The defendant advances an alternative claim for classification of the importation pursuant to item 685.50 providing for “other” articles and combinations of articles of the type named in the above-quoted heading. This claim fails for the basic reason that a tape player is not an article described in the aforementioned, heading. Since item 685.50 covers articles or combinations of articles only by reference to those described in the heading, it cannot logically be said to cover combination articles, one significant element of which is not within the scope of the descriptive language of the heading.

' Defendant points out that, although tape players are not provided for by name in the superior heading under discussion, they perform *189one function which, is identical to that performed by a tape recorder; namely, that of playing material recorded on magnetic tape. I cannot, however, accept the reasoning by which this identity of a single function is sufficient to bring the tapé player within the “ambit” of the heading. The ambit of this provision is no greater than the ambit of its language. In other words, I fail to see how the “ambit” of a provision which covers certain named articles or combinations thereof can be greater than the individual “ambits” of the articles it names or their possible combinations. To say that the combination articles which may be covered by these provisions are more varied than the combinations obtainable from the articles in the superior heading, offends my sense of mathematics which says that the whole cannot be greater than the sum of its parts. Also offended is rule 10(c) (i) of the tariff schedules general interpretative rules which provides that a superior heading cannot be enlarged by inferior headings indented under it.
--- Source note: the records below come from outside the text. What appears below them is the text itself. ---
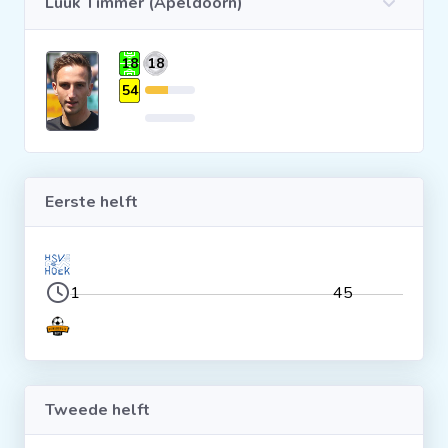
Luuk Timmer (Apeldoorn)
Clubs
18
18
54
Wedstrijden
Statistieken
Eerste helft
Voetbalpiramide
Overige links
1
45
Tweede helft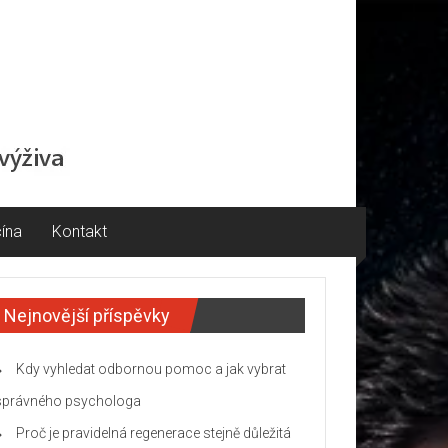
ína
Kontakt
Nejnovější příspěvky
Kdy vyhledat odbornou pomoc a jak vybrat
správného psychologa
Proč je pravidelná regenerace stejně důležitá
The articles named in the superior heading are not given as clarifying examples of a general type, i.e., exemplars. They are the descriptions and names of the dutiable articles themselves. Articles which are not named or described are not included either directly or in combination. The tape player is not a tape recorder by any stretch of meaning or of the imagination and this is conceded by defendant. A combination in which a tape player is present as an obviously important segment is therefore not a combination envisioned by the provisions under which the importation was classified or under which the defendant makes its alternative claim. Contrary to defendant’s argument, I do not discern a general congressional intention to include all varieties of magnetic tape media in these provisions. The plain meaning of the language of the superior heading simply does not permit so broad an interpretation.
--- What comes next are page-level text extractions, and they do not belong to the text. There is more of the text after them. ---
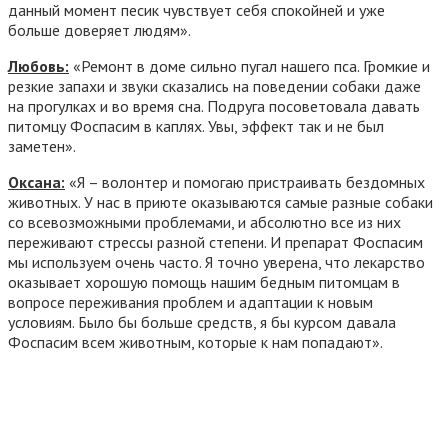
данный момент песик чувствует себя спокойней и уже
больше доверяет людям».
Любовь:
«Ремонт в доме сильно пугал нашего пса. Громкие и
резкие запахи и звуки сказались на поведении собаки даже
на прогулках и во время сна. Подруга посоветовала давать
питомцу Фоспасим в каплях. Увы, эффект так и не был
заметен».
Оксана:
«Я – волонтер и помогаю пристраивать бездомных
животных. У нас в приюте оказываются самые разные собаки
со всевозможными проблемами, и абсолютно все из них
переживают стрессы разной степени. И препарат Фоспасим
мы используем очень часто. Я точно уверена, что лекарство
оказывает хорошую помощь нашим бедным питомцам в
вопросе переживания проблем и адаптации к новым
условиям. Было бы больше средств, я бы курсом давала
Фоспасим всем животным, которые к нам попадают».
I note in passing defendant’s contention that the word “phonographs” used in the superior heading may be construed to describe a tape player. Although there may be sources which use this word to describe any device which reproduces sound, it is a very loose usage and definitely incorrect in this context.

Turning to plaintiff’s first claim, I find merit in the contention that the importation is properly classifiable pursuant to the provision for “machines not specially provided for” in item 678.50. The imported article has considerable mechanical content and the testimony establishes to my satisfaction that the mechanical nature of the importation is sufficient to constitute it a machine within the common meaning of that term. In its completed form the tape player portion acts mechanically on the tape cartridges inserted into it; the record player acts on the records with a high degree of mechanical complexity. The radio contains important mechanical elements. Considered as a whole the nature and function of this article conforms to my understanding *190of the term machine. See, Trans Atlantic Co. v. United States, 54 CCPA 75, C.A.D. 909 (1967). In sum, the most specific classification to which this article can be subjected is one which is based on its being a machine for the reception and reproduction of sound.

In consequence, plaintiff’s alternative claim for classification pursuant to item 688.40, as modified by T.D. 68-9, as .electrical articles, and parts not specially provided for, need not be discussed.

Judgment will be entered accordingly.